The Carl D. Perkins Career and Technical Education Act funding has been put on delay which will only amplify the economic and workforce problems. With such a setback, more manufacturing companies across the country will pay the price.

For over 30 years, the Perkins Act has been a driving force in giving momentum to the U.S. workforce through career and technical education (CTE) programs emphasizing STEM competency at high school and post-secondary institutions. Although the Perkins Act has helped, existing legislation is not enough to solve the problem. The misconception of CTE as less prestigious than college degree and the lack of STEM proficiency and skills among the workforce has hindered the growth of the U.S. manufacturing workforce.

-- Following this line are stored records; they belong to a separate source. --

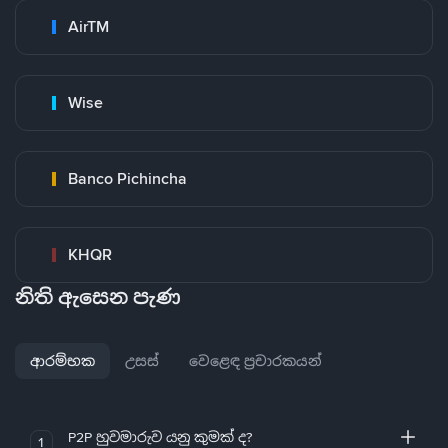
AirTM
Wise
Banco Pichincha
KHQR
නිති ඇසෙන පැණ
ආරම්භක
උසස්
වෙළෙඳ ප්‍රචාරකයන්
P2P හුවමාරුව යනු කුමක් ද?
1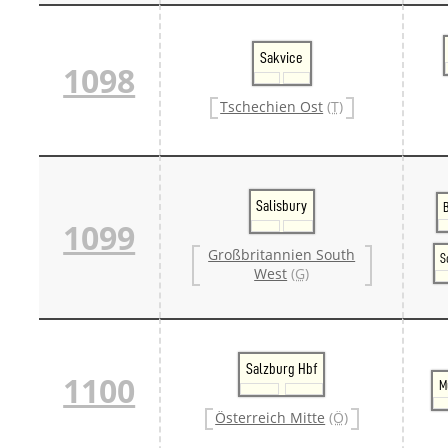
Sakvice
1098
Tschechien Ost
(T)
Salisbury
1099
Großbritannien South
S
West
(G)
Salzburg Hbf
1100
M
Österreich Mitte
(Ö)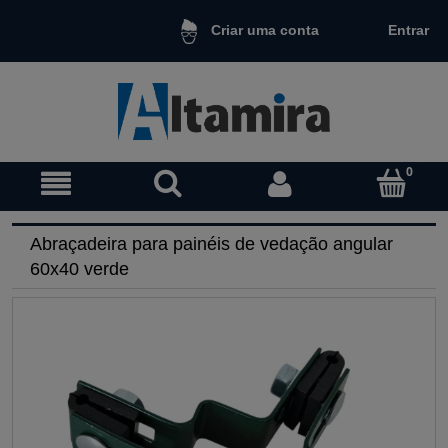
Entrar
Criar uma conta
Abraçadeira para painéis de vedação angular
60x40 verde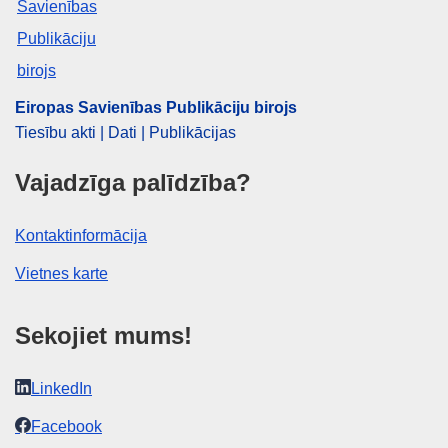
Eiropas Savienības Publikāciju birojs
Tiesību akti | Dati | Publikācijas
Vajadzīga palīdzība?
Kontaktinformācija
Vietnes karte
Sekojiet mums!
LinkedIn
Facebook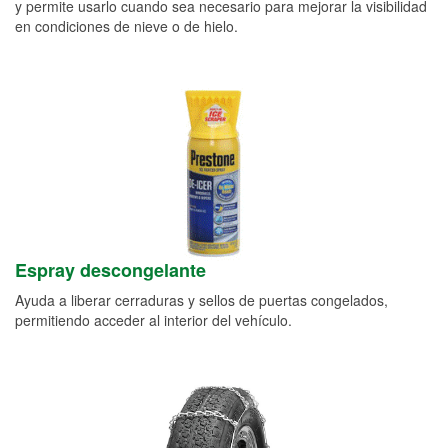
y permite usarlo cuando sea necesario para mejorar la visibilidad
en condiciones de nieve o de hielo.
Espray descongelante
Ayuda a liberar cerraduras y sellos de puertas congelados,
permitiendo acceder al interior del vehículo.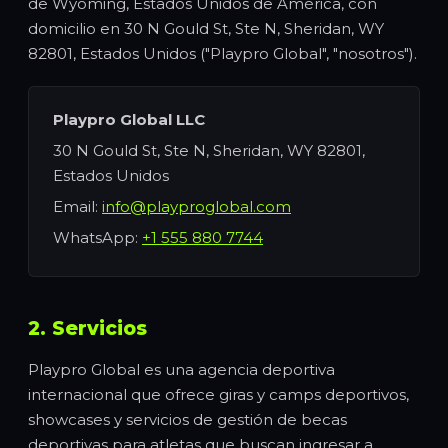
de Wyoming, Estados Unidos de América, con
domicilio en 30 N Gould St, Ste N, Sheridan, WY
82801, Estados Unidos ("Playpro Global", "nosotros").
Playpro Global LLC
30 N Gould St, Ste N, Sheridan, WY 82801,
Estados Unidos
Email:
info@playproglobal.com
WhatsApp:
+1 555 880 7744
2. Servicios
Playpro Global es una agencia deportiva
internacional que ofrece giras y camps deportivos,
showcases y servicios de gestión de becas
deportivas para atletas que buscan ingresar a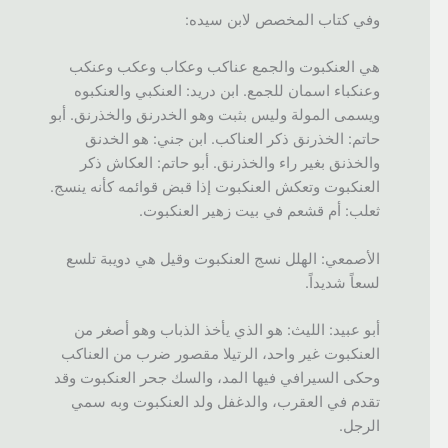
وفي كتاب المخصص لابن سيده:
هي العنكبوت والجمع عناكب وعكاب وعكب وعنكب
وعنكباء اسمان للجمع. ابن دريد: العنكبي والعنكبوه
ويسمى المولة وليس بثبت وهو الخدرنق والخذرنق. أبو
حاتم: الخذرنق ذكر العناكب. ابن جني: هو الخدنق
والخذنق بغير راء والخذرنق. أبو حاتم: العكاش ذكر
العنكبوت وتعكش العنكبوت إذا قبض قوائمه كأنه ينسج.
ثعلب: أم قشعم في بيت زهير العنكبوت.
الأصمعي: الهلل نسج العنكبوت وقيل هي دويبة تلسع
لسعاً شديداً.
أبو عبيد: الليث: هو الذي يأخذ الذباب وهو أصغر من
العنكبوت غير واحد، الرتيلا مقصور ضرب من العناكب
وحكى السيرافي فيها المد، والسك جحر العنكبوت وقد
تقدم في العقرب، والدغفل ولد العنكبوت وبه سمي
الرجل.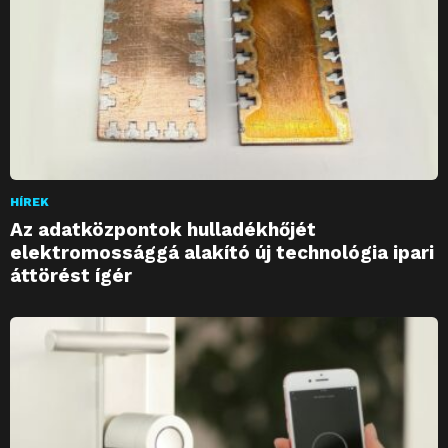
HÍREK
Az adatközpontok hulladékhőjét
elektromossággá alakító új technológia ipari
áttörést ígér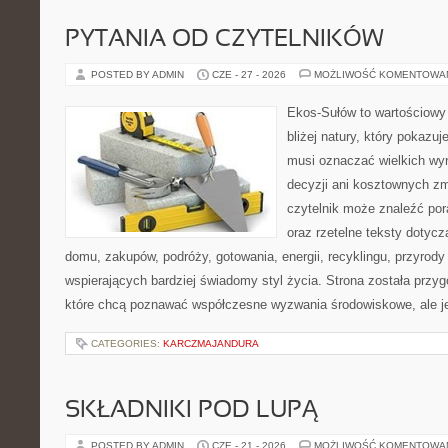
PYTANIA OD CZYTELNIKÓW
POSTED BY ADMIN
CZE - 27 - 2026
MOŻLIWOŚĆ KOMENTOWA
Ekos-Sułów to wartościowy
bliżej natury, który pokazuj
musi oznaczać wielkich wy
decyzji ani kosztownych zm
czytelnik może znaleźć por
oraz rzetelne teksty dotyc
domu, zakupów, podróży, gotowania, energii, recyklingu, przyrod
wspierających bardziej świadomy styl życia. Strona została przy
które chcą poznawać współczesne wyzwania środowiskowe, ale j
CATEGORIES:
KARCZMAJANDURA
SKŁADNIKI POD LUPĄ
POSTED BY ADMIN
CZE - 21 - 2026
MOŻLIWOŚĆ KOMENTOWA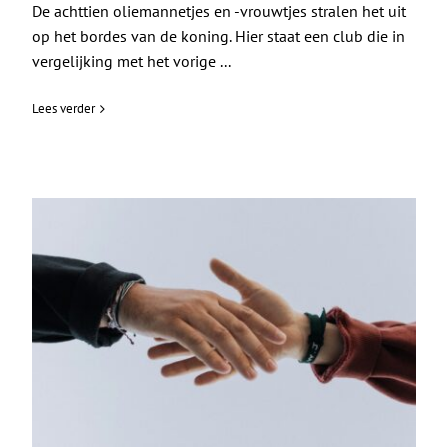
De achttien oliemannetjes en -vrouwtjes stralen het uit
op het bordes van de koning. Hier staat een club die in
vergelijking met het vorige ...
Lees verder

STEM careers in manufacturing arrant only beneficial to the overall economy, they’re also essential to the individual worker. The National Association of Manufacturers (NAM) notes that the average U.S. manufacturing worker earns 20 percent more income than workers in other industries. A 2013 STEM Connector report revealed that student interest in STEM has risen over the last 10 years, but unfortunately diminishes for three out of five high school graduates as they advance.

An analysis of labor statistics data shows that the gap of STEM workers will keep growing and by 2025,  2 million jobs in manufacturing alone will require workers. Studies from CareerBuilder and the Manufacturing Institute have revealed that companies lose an average of $14,000 for every unfilled manufacturing position. That’s an 11 percent loss  of each manufacturer’s annual earnings. Time is running short. Who is going to fill these positions? Will it end up being passed down to a few other generations? When will we have had enough waiting?